O PODER SE DISTANCIA DE SUA BASE
Nesse caso, no entanto, candidatos à substituição não faltavam: a organização do partido para o funcionalismo do setor bancário conta “com mais de quinhentos membros, entre os quais diretores e gerentes de estabelecimentos bancários, com uma experiência técnica”, indica um dos membros protegido pelo anonimato. “Tínhamos elaborado um plano de nacionalização dos bancos e um para os empréstimos não reembolsáveis. Depois das eleições esperávamos medidas, ainda por cima porque os capitais já tinham começado a fugir.

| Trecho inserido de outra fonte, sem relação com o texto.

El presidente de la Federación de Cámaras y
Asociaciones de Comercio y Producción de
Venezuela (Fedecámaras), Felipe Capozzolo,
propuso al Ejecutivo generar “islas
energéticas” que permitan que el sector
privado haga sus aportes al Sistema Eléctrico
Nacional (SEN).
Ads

Mas nada foi feito, e Dragasakis não convocou nenhum de nós.” Segundo Tsipras, foram a asfixia financeira provocada pelo BCE e a iminência de um desmoronamento do sistema bancário que levaram à assinatura do acordo de 13 de julho.
Desde janeiro, os moradores do bairro popular da Vila Olímpica não viram nenhum representante do partido vir lhes informar ou solicitar algo. Alguns reconhecem que a formação de um governo do Syriza lhes deu “uma alegria imensa”, mas estimam que seus integrantes permanecerão tão longe do povo quanto no passado e não compreendem a assinatura do último acordo. Contrariamente às expectativas da PE, no entanto, eles não se mobilizaram para se opor a isso. Os cartazes pelo “não” no referendo, ainda visíveis nas paredes, dão testemunho de um interesse muito variável segundo os bairros de Atenas. “Foram principalmente os comitês onde nós [a PE] éramos majoritários que fizeram a campanha”, garante Kouvelakis.
De acordo com essa tendência, a equipe de Tsipras se autonomizou muito cedo do partido e recusou-se a preparar a população para uma eventual saída do euro. Devemos nos espantar? “Como afirma o slogan ‘Nenhum sacrifício pelo euro’, a prioridade absoluta para o Syriza é acabar com a catástrofe humanitária e satisfazer as necessidades da sociedade”, podemos ler nas declarações do congresso fundador do partido. Contudo, diversas vezes, antes mesmo das eleições de janeiro, Tsipras e Dragasakis preveniram que nunca tirariam a Grécia da zona do euro. Segundo os opositores do acordo de 13 de julho, a ideia de que “a sociedade grega não está pronta” seria apenas um pretexto: uma opção só existe realmente quando é apresentada, argumentavam. De qualquer forma, ainda hoje, as pesquisas garantem que 80% dos gregos continuam a favor da moeda única, essencialmente porque temem um desmoronamento do sistema bancário. Dragasakis admitiu: Berlim estava mais bem preparada que Atenas para um “Grexit”.11
Durante uma reunião organizada em 27 de julho passado pelo site da PE, Iskra.gr, a respeito do slogan “O ‘não’ não foi derrotado”, a proposta de um retorno à moeda nacional formulada por Panagiotis Lafazanis, ministro da Reestruturação da Produção, da Energia e do Meio Ambiente no primeiro governo Tsipras, foi acolhida por uma salva de palmas. No entanto, Tsipras repetia que o “não” de 5 de julho não significava um “sim” à dracma.12 Agora, esse debate atravessa o conjunto da sociedade. Será sem dúvida uma das questões centrais do congresso excepcional que acontecerá até o final de 2015: que armas a esquerda grega está pronta a se dar para resistir à chantagem das instituições europeias?
*Baptiste Dericquebourg é professor de Letras Clássicas em Atenas.